→ YOUR INSTRUCTIONS
Exactly those lines that run from the one containing "thumb tip: (1043, 965)" through the last line of the entries below should be printed, and no others.

BEGIN

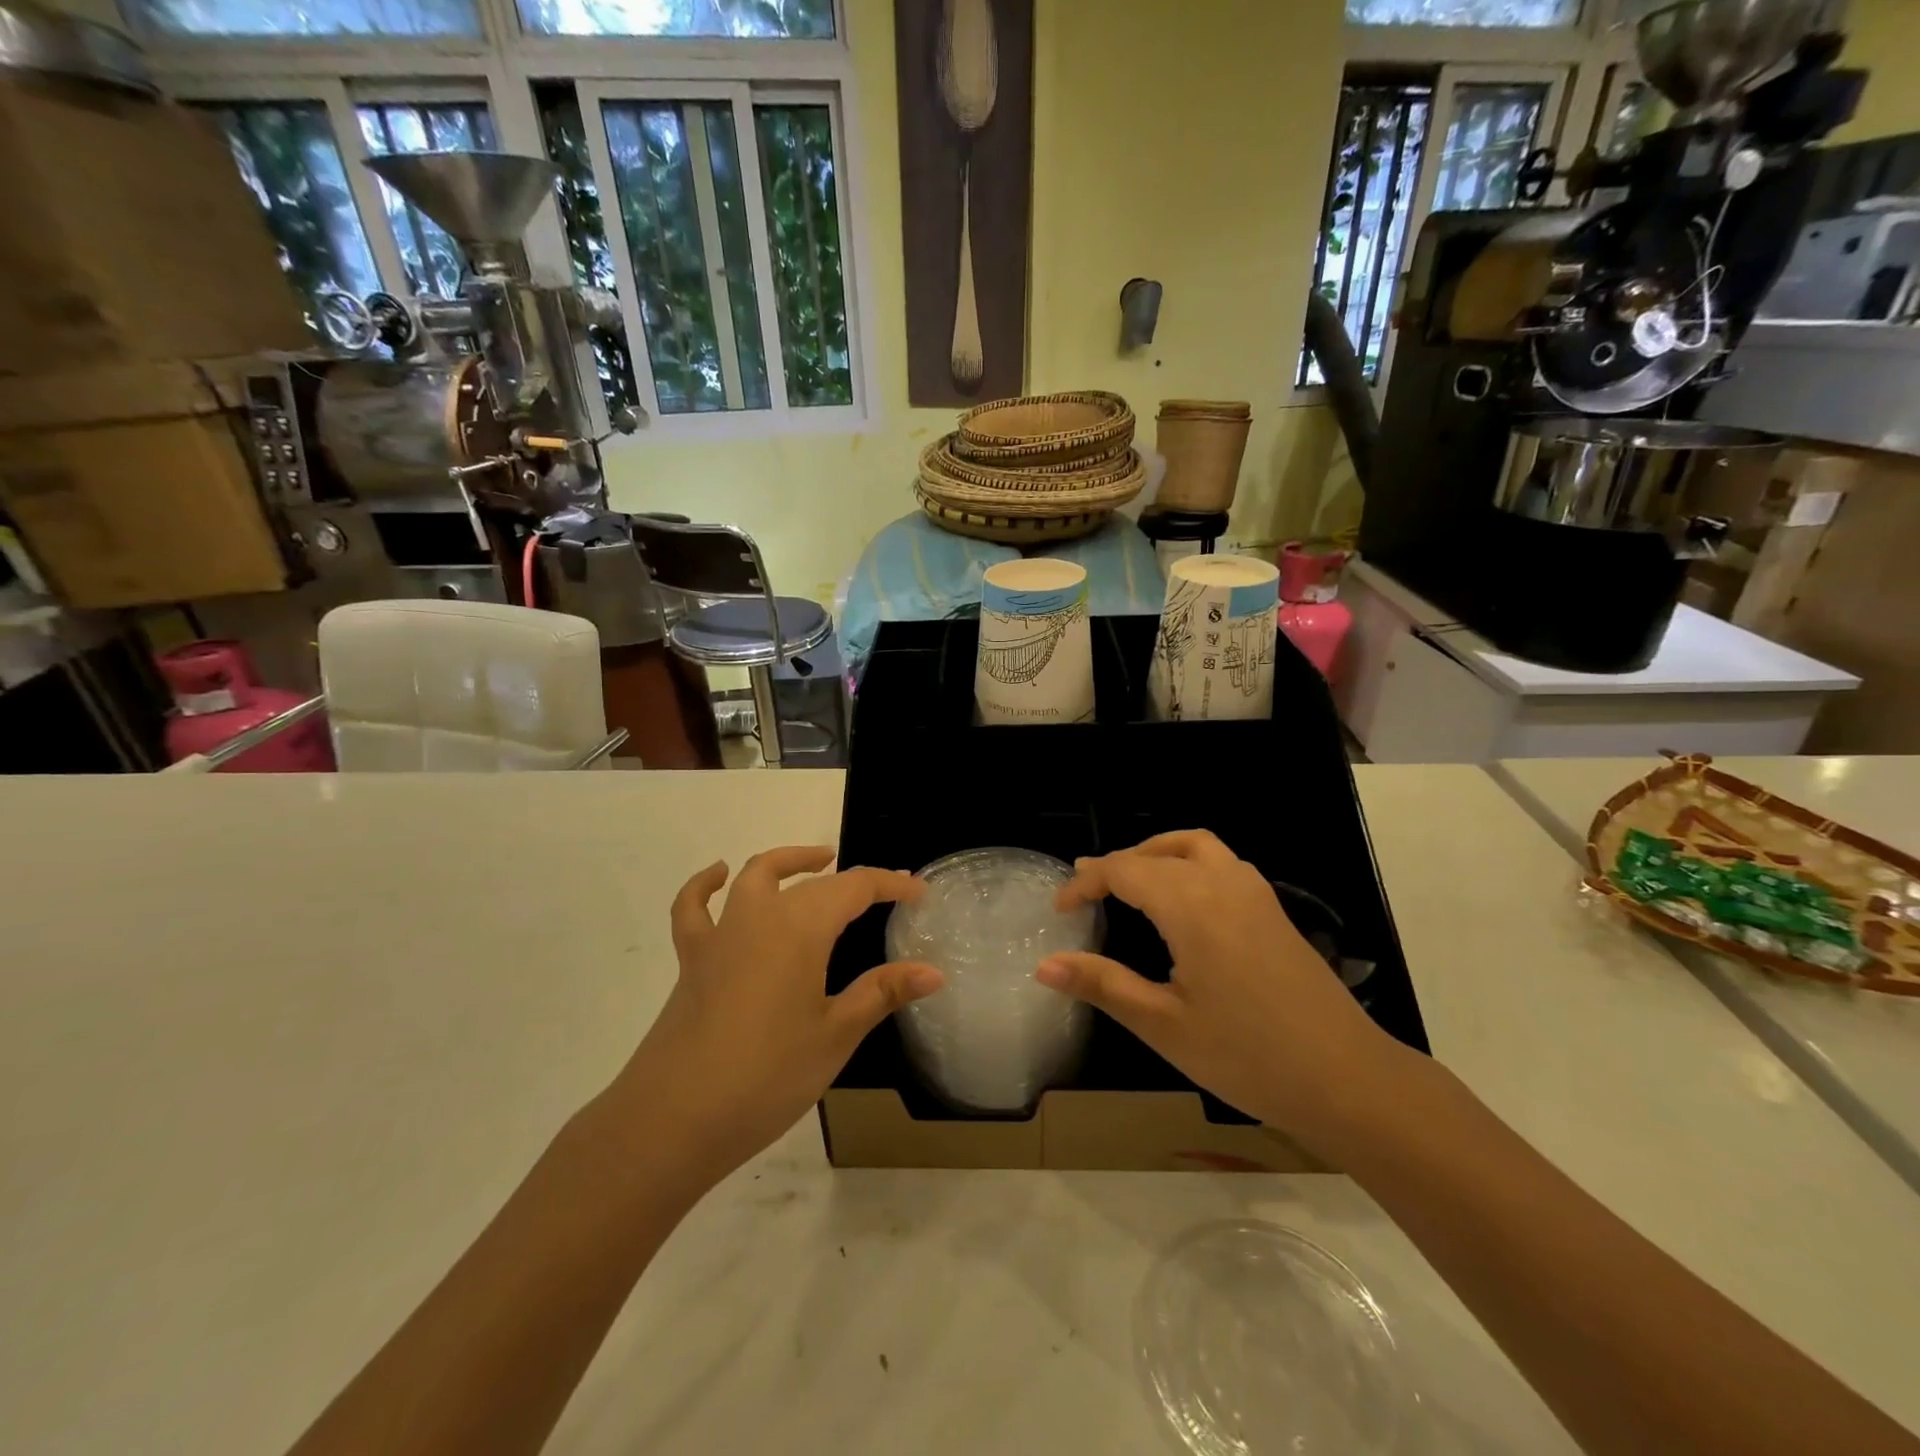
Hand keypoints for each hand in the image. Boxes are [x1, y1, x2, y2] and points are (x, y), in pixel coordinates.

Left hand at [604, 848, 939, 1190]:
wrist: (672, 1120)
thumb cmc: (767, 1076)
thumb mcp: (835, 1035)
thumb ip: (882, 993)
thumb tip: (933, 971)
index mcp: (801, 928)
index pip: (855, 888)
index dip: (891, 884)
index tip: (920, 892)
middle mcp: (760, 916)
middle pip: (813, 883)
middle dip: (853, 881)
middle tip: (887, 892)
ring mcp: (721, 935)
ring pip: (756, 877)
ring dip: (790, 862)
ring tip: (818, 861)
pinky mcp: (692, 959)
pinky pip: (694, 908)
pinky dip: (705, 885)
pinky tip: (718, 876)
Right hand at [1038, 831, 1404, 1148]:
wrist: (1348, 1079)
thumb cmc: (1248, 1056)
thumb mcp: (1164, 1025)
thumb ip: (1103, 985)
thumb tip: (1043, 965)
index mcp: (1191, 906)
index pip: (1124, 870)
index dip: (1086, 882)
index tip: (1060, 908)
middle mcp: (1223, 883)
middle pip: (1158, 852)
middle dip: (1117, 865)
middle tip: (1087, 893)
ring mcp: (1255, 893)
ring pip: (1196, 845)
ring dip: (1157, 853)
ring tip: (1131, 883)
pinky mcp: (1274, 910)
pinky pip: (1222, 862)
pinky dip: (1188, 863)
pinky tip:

END

→ ANSWER BOX
thumb tip: (1043, 965)
index mcp: (1191, 906)
index pip: (1124, 870)
index dip: (1086, 882)
index tip: (1060, 908)
middle mcp: (1223, 883)
middle pip: (1158, 852)
middle dip: (1117, 865)
middle tip: (1087, 893)
ring mcp: (1255, 893)
ring pip: (1196, 845)
ring dip: (1157, 853)
ring tip: (1131, 883)
pinky mcp: (1274, 910)
pinky pip: (1222, 862)
pinky dip: (1188, 863)
pinky tip:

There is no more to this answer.